Large phase-transition-induced magnetic anisotropy change in (Co/Pt)2/VO2 heterostructure

TL;DR

This study demonstrates a significant, reversible modulation of magnetic anisotropy in a (Co/Pt)2/VO2 heterostructure driven by VO2's phase transition, highlighting potential for low-power magnetic devices.

Contribution

It introduces a novel phase-transition-controlled magnetic anisotropy modulation method using VO2 in heterostructures, with large reversible effects and interfacial coupling insights.

Findings

Reversible magnetic anisotropy change up to 38 kJ/m3.

Interfacial energy density variation of 100 mJ/m2.

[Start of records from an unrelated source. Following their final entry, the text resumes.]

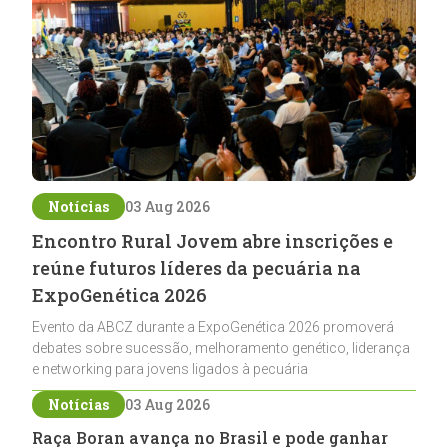
Notícias
03 Aug 2026
Encontro Rural Jovem abre inscrições e
reúne futuros líderes da pecuária na
ExpoGenética 2026
Evento da ABCZ durante a ExpoGenética 2026 promoverá
debates sobre sucessão, melhoramento genético, liderança
e networking para jovens ligados à pecuária
Notícias
03 Aug 2026
Raça Boran avança no Brasil e pode ganhar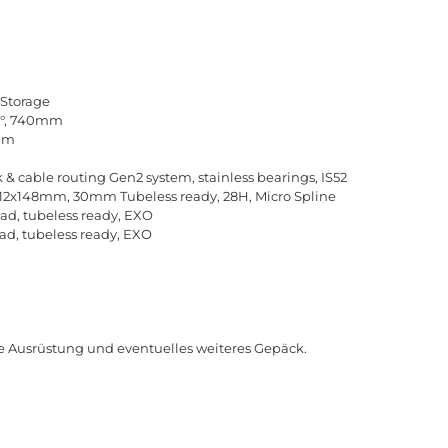
 Storage
 7°, 740mm
6mm
ck & cable routing Gen2 system, stainless bearings, IS52
R: 12x148mm, 30mm Tubeless ready, 28H, Micro Spline
ad, tubeless ready, EXO
ad, tubeless ready, EXO
e Ausrüstung und eventuelles weiteres Gepäck.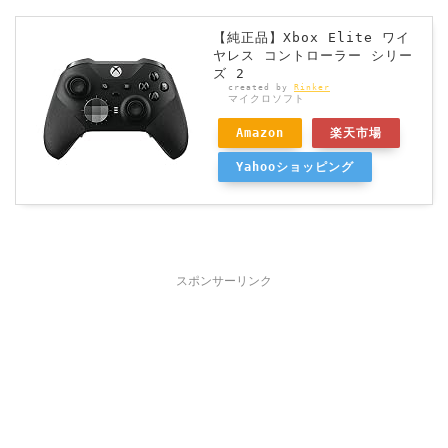
【純正品】Xbox Elite ワイ
ヤレス コントローラー シリー
ズ 2
created by
Rinker
マイクロソフト
Amazon
楽天市場
Yahooショッピング
スポンサーリンク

Interfacial coupling is key to modulation effectiveness.

Abstract

We report the phase-transition controlled magnetic anisotropy modulation in the (Co/Pt)2/VO2 heterostructure, where VO2 is introduced into the system to applied an interfacial strain by its metal-insulator transition. A large reversible modulation of the perpendicular magnetic anisotropy (PMA) reaching 38 kJ/m3 is observed during this process. The calculated energy density variation of interfacial anisotropy reaches 100 mJ/m2, which shows significant advantage over traditional modulation strategies. Further experimental results including magnetization change versus temperature, strain buffered modulation and pre-strained sample comparison prove that the interfacial coupling between VO2 and PMA layers plays a crucial role in this modulation. This work, demonstrating the great potential of phase-transition material in efficient magnetic anisotropy modulation, would benefit the exploration for low-power consumption devices.